The strengths of our study include the investigation of novel combinations, close patient monitoring in a specialized Phase I unit, and timely management of TEAEs. The observation that selected patients had prolonged disease stabilization, progression-free survival, and overall survival is intriguing. Tumor molecular profiling (Table S2) provided valuable biomarkers for the selection of innovative targeted therapies in a timely manner at the time of disease progression for some patients, which may have contributed to prolonged OS.

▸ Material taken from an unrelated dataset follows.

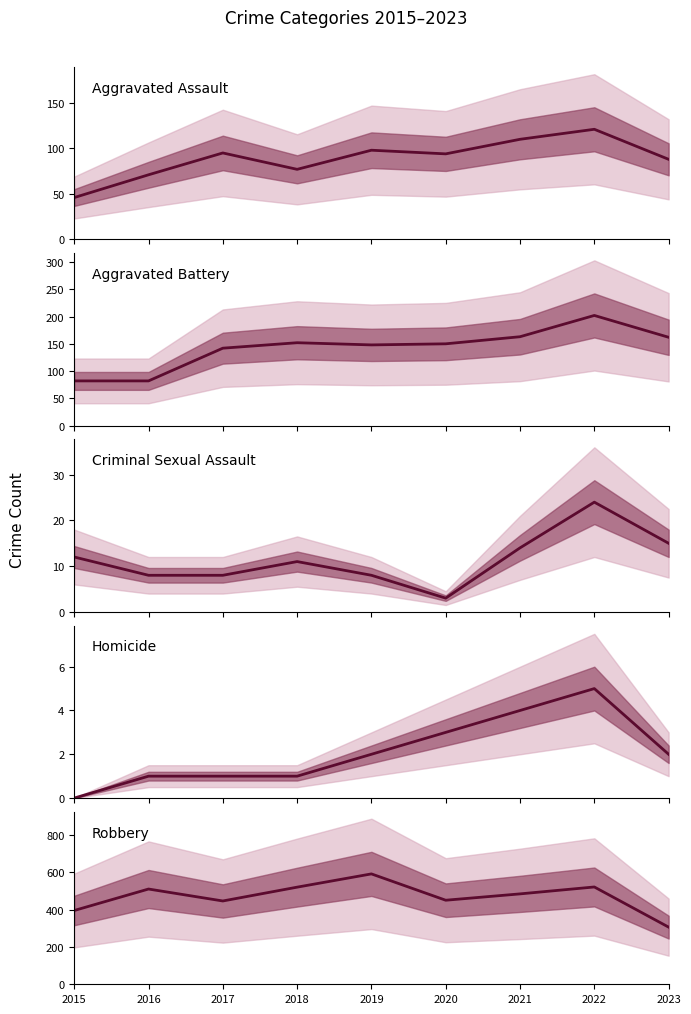

What are all the series names shown in the legend?

Aggravated Assault, Aggravated Battery, Criminal Sexual Assault, Homicide, Robbery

Our study has several limitations. First, it involves a small number of patients with various tumor types treated in a single institution. Non-compartmental PK analysis could not be performed because additional patients were treated at other institutions and their data are unavailable. Second, it lacks phospho-STAT3 expression assessment for patient selection. Third, correlative studies of biomarkers driven by STAT3 activity, signaling pathway abnormalities, and/or immunotherapy (e.g., PD-1/ PD-L1 expression on the tumor or tumor-infiltrating cells) were not performed. Furthermore, in our study, as in similar nonrandomized trials that combine novel agents with immunotherapy, it is impossible to determine whether BBI608 adds to the antitumor activity of the checkpoint inhibitors. Another limitation is that the use of subsequent therapy after progression may confound OS.

In conclusion, our study demonstrates that treatment with BBI608 combined with immunotherapy is feasible and overall well tolerated in this patient population treated in a specialized Phase I department. Encouraging antitumor activity was noted in selected patients who received BBI608 and nivolumab. Prospective studies to elucidate the tumor mechanism of response and resistance to BBI608 and checkpoint inhibitor combination therapy in selected tumor types and/or with molecular alterations are warranted. Innovative clinical trials investigating different combinations of targeted agents and immunotherapy that include molecular profiling and biomarker screening for optimization of treatment selection will accelerate the implementation of personalized medicine.